The title Spots on Stripes could refer to notations on sheet music. It might also refer to this record’s mood: a cross between a tiger and a zebra, meat-eater and herbivore, hunter and grazer, noble beast and gentle creature of the wild. Spots on Stripes records a meeting of very accomplished, self-assured players who listen, who don’t try to dazzle, but rather find tasteful and always lively ways to compliment and engage each other. The tunes assembled each explore odd, sometimes impenetrable time signatures, and the band plays effortlessly, beautifully, searchingly in unexpected ways, feeling loose despite the rigor.
The leader, Benoît Delbecq (piano) plays with gentle precision. John Hébert (double bass) is indefatigable, placing each note, not too many, just so, with integrity. Gerald Cleaver (percussion) is a subtle master, doing everything and nothing at all in just the way his partners need, neither time-keeper nor mere accessorizer-in-chief, he supplies energetics, off-rhythm fills, and respite from same. These 3 have recorded together earlier Spiritual Lover (2009) and Floodstage (2014). Spiritual Lover is thoughtful, a little spooky, patient leaning to reticent, and lovely. Floodstage, too, with some electronic synth thrown in as color. This new one still has Delbecq playing a subtle role, but the arrangements are somehow more mature, with Mark Turner’s tenor saxophone playing the role of outlier. It’s not a sax record, though. Turner plays simple lines, and is never really featured except maybe where the tonality of a horn over a rhythm section grabs the ear (e.g. on Dripping Stones)—but, if you focus on the intersection of the piano/bass/drums, then the sax in its correct place simply ornaments their interaction. This is a rhythm section record, exploring time and mood.
The first, eponymous track (Spots on Stripes) is lively and spacious, the bass provides the energy. When Hébert gets assertive, the whole thing really swings. For having no discernible time signature, all the players are on the same page at all times. On the second track (Broken World) (as with the first), the bassist wins the day with his expressive solo. The third track (Rosemary K) is like a deformed lullaby. The musical line communicates a beseeching, cloying want, repeated until it dissolves, and then at it again. The song deploys a time signature I can’t quite manage, and the players in unison trace the lilting expression. A strange little nothing.
Apropos of its title, the fourth track (The Loop of Chicago) opens with piano clusters which mimic a pulsing reminiscent of the trains overhead on Chicago’s elevated tracks (down by South Wabash Street, maybe). Loop of Chicago is a bit messier and more aggressive (by design) then the other tunes, but the tonality is never stretched beyond the center. It remains restrained, and well within the ear’s comfort zone. The tune evokes a bustling street scene of movie-style businessmen in black and white rushing about in their hats and coats, though it closes out with a lonely wistfulness.
Track 5 (Disparition du Si): A sweet and patient pairing—what sounds like a buzzy thumb piano (or maybe just prepared piano or synth)—interweaves sonic plucking with the standard piano, creating a sound fabric like knotted crochet: off-balance and made mostly of holes.
On Track 6 (Dawn Sounds), an African-sounding bustling foundation opens: that buzzy thumb piano, and then drums and bass register together a lovely, joyful poly-rhythmic energyfest over which the sax aimlessly solos. Then Delbecq on piano proper enters, knowing what he’s about. Fun listening!
Track 7 (Old Vinyl) is built around some slow-mo bass hitsBbummmmp, bahm; bummmp, bahm. High cool factor, and then the bass drops out leaving all air and love, and then comes right back in to show us what is missing: the ground. And then the bass starts to walk. Nice tune.

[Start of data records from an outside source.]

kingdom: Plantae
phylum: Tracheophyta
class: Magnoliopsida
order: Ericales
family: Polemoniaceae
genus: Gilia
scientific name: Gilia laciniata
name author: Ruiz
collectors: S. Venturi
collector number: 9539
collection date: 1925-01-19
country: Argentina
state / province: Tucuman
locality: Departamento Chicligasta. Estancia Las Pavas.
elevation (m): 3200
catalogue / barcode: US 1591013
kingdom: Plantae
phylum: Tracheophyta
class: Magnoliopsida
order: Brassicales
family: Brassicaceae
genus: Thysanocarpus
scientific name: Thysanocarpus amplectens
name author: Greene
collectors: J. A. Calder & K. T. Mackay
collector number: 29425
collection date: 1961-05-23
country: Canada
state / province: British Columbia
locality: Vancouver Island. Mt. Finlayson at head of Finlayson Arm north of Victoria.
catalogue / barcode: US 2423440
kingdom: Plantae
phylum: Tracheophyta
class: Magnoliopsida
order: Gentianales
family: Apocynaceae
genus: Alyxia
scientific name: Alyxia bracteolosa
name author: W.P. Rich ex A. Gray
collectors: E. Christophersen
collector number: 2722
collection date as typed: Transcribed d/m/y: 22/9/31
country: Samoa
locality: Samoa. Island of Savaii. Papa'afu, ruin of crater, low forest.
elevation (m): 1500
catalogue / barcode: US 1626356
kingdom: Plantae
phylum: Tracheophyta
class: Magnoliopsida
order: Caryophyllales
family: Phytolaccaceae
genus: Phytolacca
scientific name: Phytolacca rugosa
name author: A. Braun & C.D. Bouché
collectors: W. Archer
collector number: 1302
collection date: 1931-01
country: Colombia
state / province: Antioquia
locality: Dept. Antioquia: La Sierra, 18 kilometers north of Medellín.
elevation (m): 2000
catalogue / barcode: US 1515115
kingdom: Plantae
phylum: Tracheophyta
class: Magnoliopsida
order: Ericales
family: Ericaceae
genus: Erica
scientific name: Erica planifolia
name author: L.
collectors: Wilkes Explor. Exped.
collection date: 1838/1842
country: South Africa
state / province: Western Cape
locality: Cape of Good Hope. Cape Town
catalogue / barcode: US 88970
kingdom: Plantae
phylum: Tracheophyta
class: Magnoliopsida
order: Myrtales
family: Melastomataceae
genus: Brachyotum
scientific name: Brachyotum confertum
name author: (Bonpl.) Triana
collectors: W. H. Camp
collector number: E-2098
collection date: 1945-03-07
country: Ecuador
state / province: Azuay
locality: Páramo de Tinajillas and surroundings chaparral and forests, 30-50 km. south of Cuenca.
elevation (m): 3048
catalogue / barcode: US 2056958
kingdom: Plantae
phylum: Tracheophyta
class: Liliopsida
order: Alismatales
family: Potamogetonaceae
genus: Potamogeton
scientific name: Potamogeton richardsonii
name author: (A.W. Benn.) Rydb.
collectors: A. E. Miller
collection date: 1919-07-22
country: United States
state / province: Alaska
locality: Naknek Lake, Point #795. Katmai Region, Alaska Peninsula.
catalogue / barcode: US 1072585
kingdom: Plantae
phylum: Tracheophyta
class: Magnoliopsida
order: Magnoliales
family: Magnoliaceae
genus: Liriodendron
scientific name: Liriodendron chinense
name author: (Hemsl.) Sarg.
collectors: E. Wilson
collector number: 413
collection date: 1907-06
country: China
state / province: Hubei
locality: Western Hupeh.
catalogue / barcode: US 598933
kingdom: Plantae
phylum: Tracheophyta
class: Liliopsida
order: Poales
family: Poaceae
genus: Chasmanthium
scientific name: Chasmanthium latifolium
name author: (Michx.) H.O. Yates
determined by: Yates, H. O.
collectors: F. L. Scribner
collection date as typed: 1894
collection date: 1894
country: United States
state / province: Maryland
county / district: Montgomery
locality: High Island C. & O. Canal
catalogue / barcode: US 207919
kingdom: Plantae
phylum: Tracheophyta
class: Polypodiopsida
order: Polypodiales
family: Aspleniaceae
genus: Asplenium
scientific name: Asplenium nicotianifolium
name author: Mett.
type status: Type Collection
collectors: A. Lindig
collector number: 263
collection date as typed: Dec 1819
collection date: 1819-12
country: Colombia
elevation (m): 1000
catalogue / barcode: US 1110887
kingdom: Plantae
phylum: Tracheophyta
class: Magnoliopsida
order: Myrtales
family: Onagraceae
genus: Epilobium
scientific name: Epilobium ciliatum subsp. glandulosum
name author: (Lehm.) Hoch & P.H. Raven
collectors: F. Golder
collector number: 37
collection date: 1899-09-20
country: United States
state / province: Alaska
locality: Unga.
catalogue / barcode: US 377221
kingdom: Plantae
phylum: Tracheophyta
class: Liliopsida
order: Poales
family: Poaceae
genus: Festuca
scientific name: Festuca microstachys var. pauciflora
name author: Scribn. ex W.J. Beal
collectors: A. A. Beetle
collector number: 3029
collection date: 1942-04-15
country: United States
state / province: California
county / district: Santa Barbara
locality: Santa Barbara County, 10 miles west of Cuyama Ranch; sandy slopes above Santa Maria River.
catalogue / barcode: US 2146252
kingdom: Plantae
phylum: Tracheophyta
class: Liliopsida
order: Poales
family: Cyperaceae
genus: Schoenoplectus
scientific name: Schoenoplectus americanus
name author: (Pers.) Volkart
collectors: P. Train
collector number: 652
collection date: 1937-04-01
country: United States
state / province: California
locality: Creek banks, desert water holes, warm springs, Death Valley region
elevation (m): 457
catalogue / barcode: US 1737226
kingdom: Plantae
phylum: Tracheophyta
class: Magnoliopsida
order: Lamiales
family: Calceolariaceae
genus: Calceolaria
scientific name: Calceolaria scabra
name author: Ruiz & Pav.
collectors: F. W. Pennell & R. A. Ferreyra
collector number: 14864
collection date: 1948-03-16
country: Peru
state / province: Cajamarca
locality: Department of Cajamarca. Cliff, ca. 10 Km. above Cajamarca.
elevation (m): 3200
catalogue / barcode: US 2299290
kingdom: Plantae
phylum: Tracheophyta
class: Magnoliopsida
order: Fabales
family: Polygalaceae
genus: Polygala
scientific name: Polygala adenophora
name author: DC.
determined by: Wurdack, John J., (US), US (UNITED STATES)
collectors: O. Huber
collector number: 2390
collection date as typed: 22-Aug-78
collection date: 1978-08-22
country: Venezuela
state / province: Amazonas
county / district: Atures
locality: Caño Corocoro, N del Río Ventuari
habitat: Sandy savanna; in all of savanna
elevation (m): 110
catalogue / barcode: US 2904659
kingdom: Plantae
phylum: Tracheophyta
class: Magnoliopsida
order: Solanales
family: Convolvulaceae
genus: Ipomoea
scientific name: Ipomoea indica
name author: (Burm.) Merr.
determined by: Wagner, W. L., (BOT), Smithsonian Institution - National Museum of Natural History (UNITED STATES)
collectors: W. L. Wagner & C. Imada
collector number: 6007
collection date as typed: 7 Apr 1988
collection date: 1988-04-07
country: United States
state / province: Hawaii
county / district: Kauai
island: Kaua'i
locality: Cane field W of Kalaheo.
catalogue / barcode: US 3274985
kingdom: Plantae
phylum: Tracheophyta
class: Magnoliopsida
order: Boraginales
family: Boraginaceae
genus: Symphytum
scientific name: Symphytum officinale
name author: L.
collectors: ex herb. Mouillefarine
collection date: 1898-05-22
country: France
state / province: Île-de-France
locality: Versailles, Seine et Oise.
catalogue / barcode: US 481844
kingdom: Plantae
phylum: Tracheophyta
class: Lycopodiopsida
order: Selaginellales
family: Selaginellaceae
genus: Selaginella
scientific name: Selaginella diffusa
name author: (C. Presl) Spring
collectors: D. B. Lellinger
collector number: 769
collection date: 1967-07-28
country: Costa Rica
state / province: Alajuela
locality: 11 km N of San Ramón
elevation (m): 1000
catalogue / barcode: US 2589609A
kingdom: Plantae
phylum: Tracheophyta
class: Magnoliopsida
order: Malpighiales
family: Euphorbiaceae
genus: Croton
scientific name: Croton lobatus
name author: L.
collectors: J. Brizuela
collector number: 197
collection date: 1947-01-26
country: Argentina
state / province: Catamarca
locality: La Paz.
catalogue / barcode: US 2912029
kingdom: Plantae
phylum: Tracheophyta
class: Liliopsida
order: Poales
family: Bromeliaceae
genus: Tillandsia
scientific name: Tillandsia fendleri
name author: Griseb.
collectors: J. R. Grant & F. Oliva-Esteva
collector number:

Track 8 (Springs). For the opening: Imagine an overgrown garden hitting a sudden accelerator button. It’s like that, everything sprouting at once. Then the sax enters and our gardeners clear a path, and Turner winds around, sometimes spinning in place, sometimes examining or else exploring the foliage. The bass and drums get all the fun, laying down the tricky fundamentals and then mixing it up as they like over the already implied regularity. Again, this is very much a rhythm section record. Even when the sax makes his 16th note runs, he can’t explode out of the intricate, binding undergrowth. They are the show.
Track 9, Dripping Stones meanders a bit. It is roughly a ballad, though loose and without a care. Like track 5 especially, this tune, too, creates an atmosphere with notes and space. The sax, bass and piano wander around in there, separately, together, and then withdraw. The sax sings a bit; the piano and bass mark out the chordal boundaries.
The closing piece, De Staël, is a deconstructed blues with some pregnant hesitation built into the time. Of all the tunes, the sax feels in-the-pocket on this one, despite the fact that the pocket is stitched unevenly.
Overall, this is a very imaginative, expressive record—very easy to listen to, very non-confrontational, but the closer your ear gets to listening how the parts manage to work together, the more interesting it gets.
Benoît Delbecq, Spots on Stripes, available from Clean Feed Records.